Sementara itu, Aqil (24), kurir di Kramat Jati, Jakarta Timur, mengungkap statusnya hanya sebagai mitra, bukan karyawan tetap. Artinya, ia tak dapat gaji pokok—hanya dibayar Rp 2.000 per paket. “Kalau sehari bisa bawa 70-100 paket, ya dapat Rp 140.000-200.000. Tapi kalau sepi, ya terpaksa gigit jari,” ujarnya, Kamis (22/5/2025).
Status Mitra yang Rentan
Sebagai mitra, Aqil mengaku sering kalah bersaing dengan kurir berstatus karyawan. “Paket biasanya diutamakan untuk kurir dedicated. Kami dapat sisa-sisa,” keluhnya. Tak hanya itu, risiko kerugian juga mengintai. Pernah suatu kali, ia harus mengganti Rp 150.000 karena paket hilang. “Teman saya sampai bayar Rp 2 juta gara-gara kehilangan HP,” tambahnya.
Kebijakan pemerintah yang membatasi gratis ongkir juga jadi ancaman. Aqil khawatir, jika transaksi turun, mitra seperti dirinya bakal kesulitan dapat paket. “Kalau pengiriman sepi, kami yang pertama kena dampaknya,” ucapnya.
Beban Kerja vs Perlindungan Minim
Saleh (37), kurir di Jakarta Timur, mengaku dulu sempat jadi karyawan tetap dengan gaji pokok dan BPJS. Namun, kini statusnya beralih ke mitra dengan upah Rp 1.800 per paket. “Dulu lebih aman, sekarang penghasilan fluktuatif,” katanya.
Ia juga menyoroti dampak pembatasan gratis ongkir. “Kalau volume kirim turun, otomatis pendapatan kami ikut merosot,” ujarnya prihatin.

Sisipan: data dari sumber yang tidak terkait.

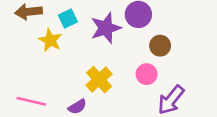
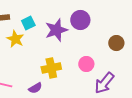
brown circle: (160, 46) -> (116, 43), moved
yellow cross: (99, 80) -> (51, 68), turned 30

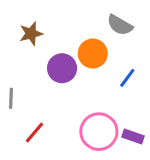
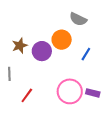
brown star: (31, 34) -> (20, 46), moved

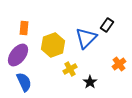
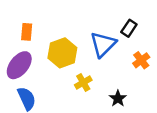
orange cross: (119, 64) -> (141, 60), moved
black star: (90, 82) -> (118, 98), moved

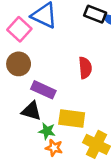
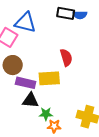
purple rectangle: (43, 90) -> (26, 83), moved
yellow rectangle: (72, 119) -> (49, 78), moved

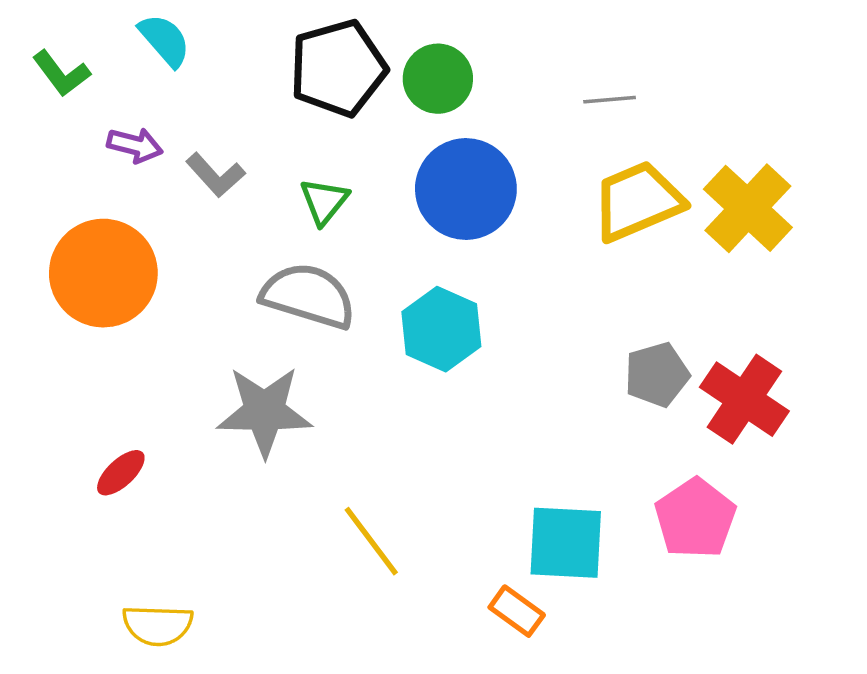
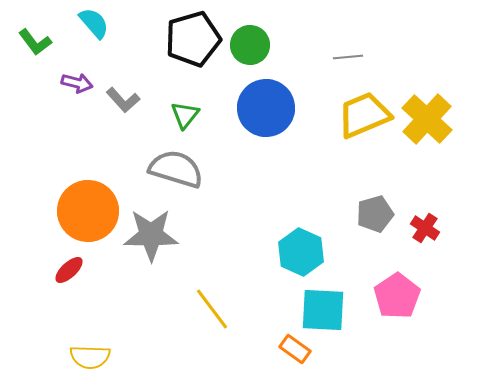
orange circle: (103, 273) -> (88, 211), moved
cyan hexagon: (441, 329) -> (301, 252), moved
red cross: (744, 399) -> (425, 228), size x0.6

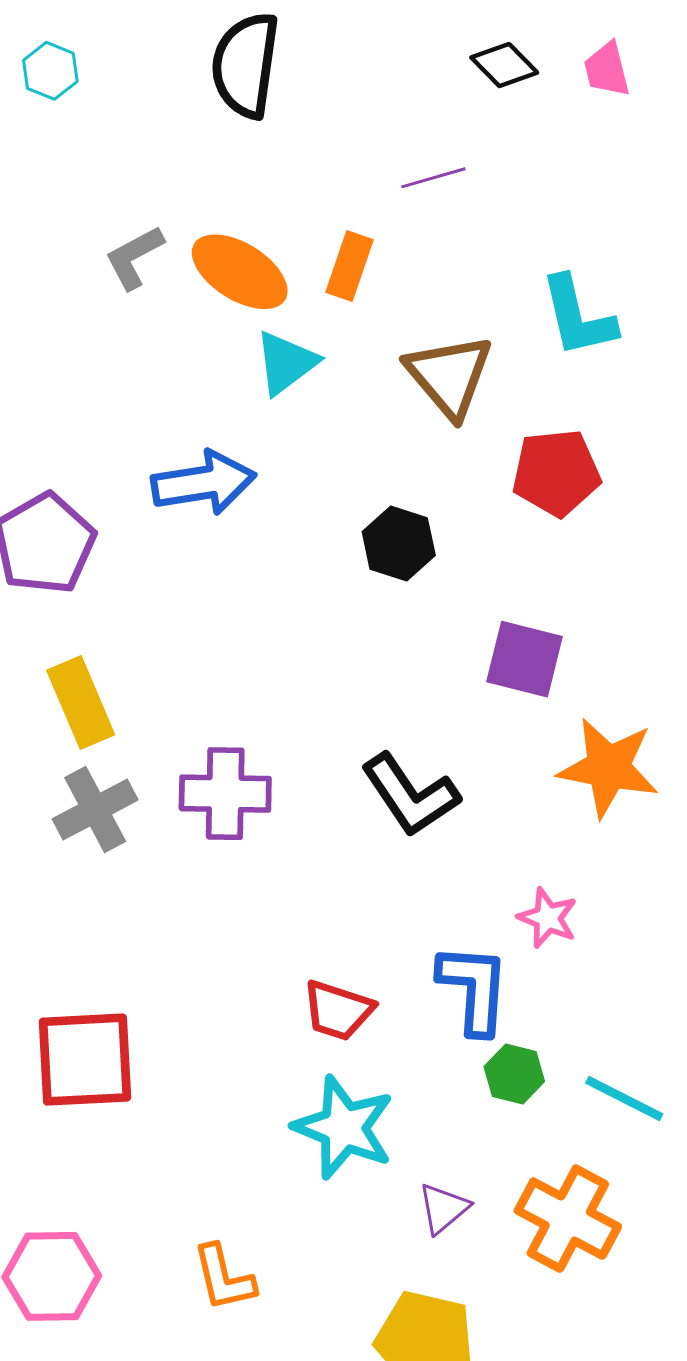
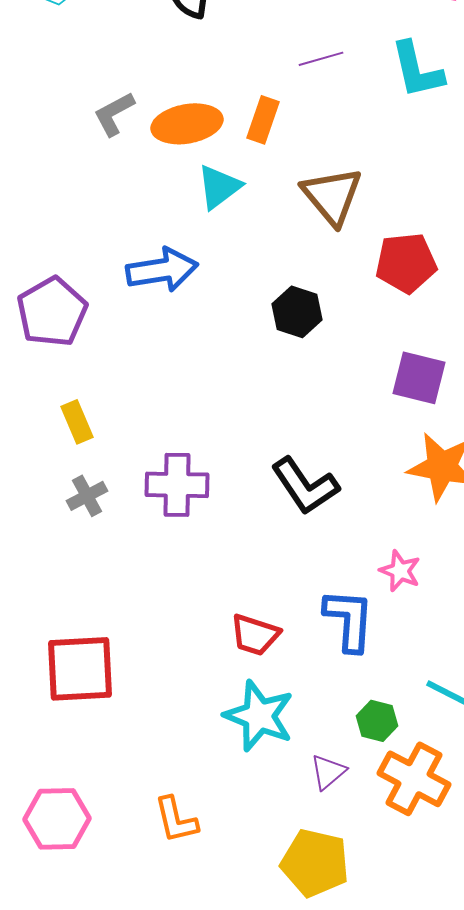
orange ellipse: (240, 272) -> (187, 124), turned -42
cyan L-shape: (578, 317) -> (417, 70), moved
purple square: (524, 659) -> (419, 378), moved
yellow rectangle: (81, 703) -> (77, 422), size x0.7
gray cross: (95, 809) -> (87, 496), size x0.7
green hexagon: (514, 1074) -> (377, 721), moved

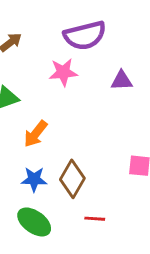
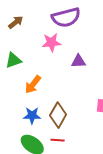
purple triangle: (122, 81) -> (78, 61), moved
red line: (95, 219) -> (58, 140), moved

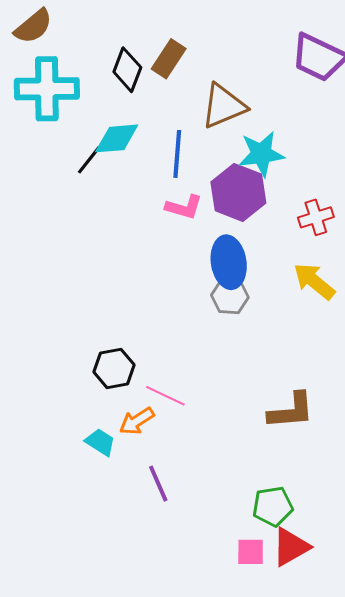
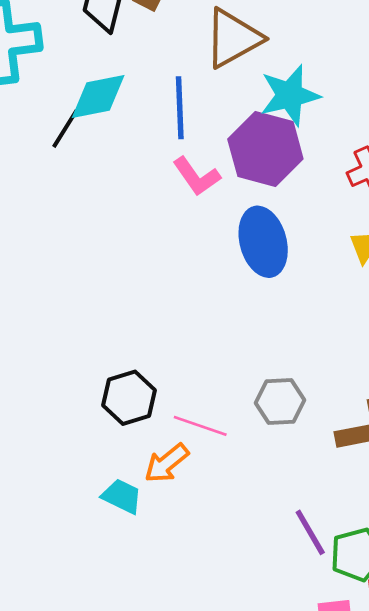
pink L-shape: (184, 207) -> (196, 176), turned 45
gray hexagon: (230, 296) -> (280, 402), moved
purple line: (158, 484) -> (310, 532), moved

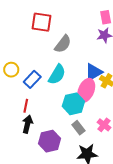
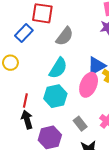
blue rectangle: (32, 79) -> (24, 33), moved
cyan hexagon: (73, 104) -> (55, 96), moved
black arrow: (27, 124) -> (27, 120), turned -30

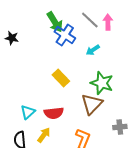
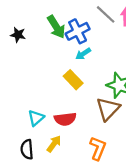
green arrow: (55, 22) -> (56, 27), moved
blue cross: (65, 35) -> (78, 31), turned 30
cyan arrow: (93, 50) -> (83, 54), moved

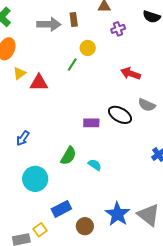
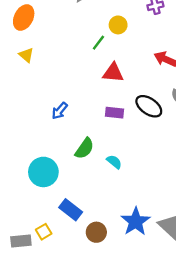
yellow triangle: (20, 73) -> (26, 55), moved, turned -48
red triangle: (39, 83) -> (113, 73), moved
blue arrow: (23, 138) -> (60, 111), moved
blue rectangle: (61, 209) -> (71, 210), turned 60

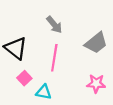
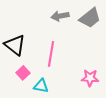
gray arrow: (54, 25) -> (60, 16), moved, turned 120
gray trapezoid: (96, 43) -> (90, 18), moved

Baca Juga: Indonesia Jadi Negara dengan Hambatan Dagang Tertinggi
Meski terlihat sederhana, pekerjaan kurir sarat dengan tekanan. Mereka harus menanggung beban kerja tinggi, risiko kerugian, dan ketidakpastian penghasilan. Sistem yang ada justru menuntut produktivitas tanpa jaminan perlindungan memadai.
Di tengah peran vital mereka dalam ekonomi digital, para kurir berharap perusahaan ekspedisi dan pemerintah memberikan perhatian lebih.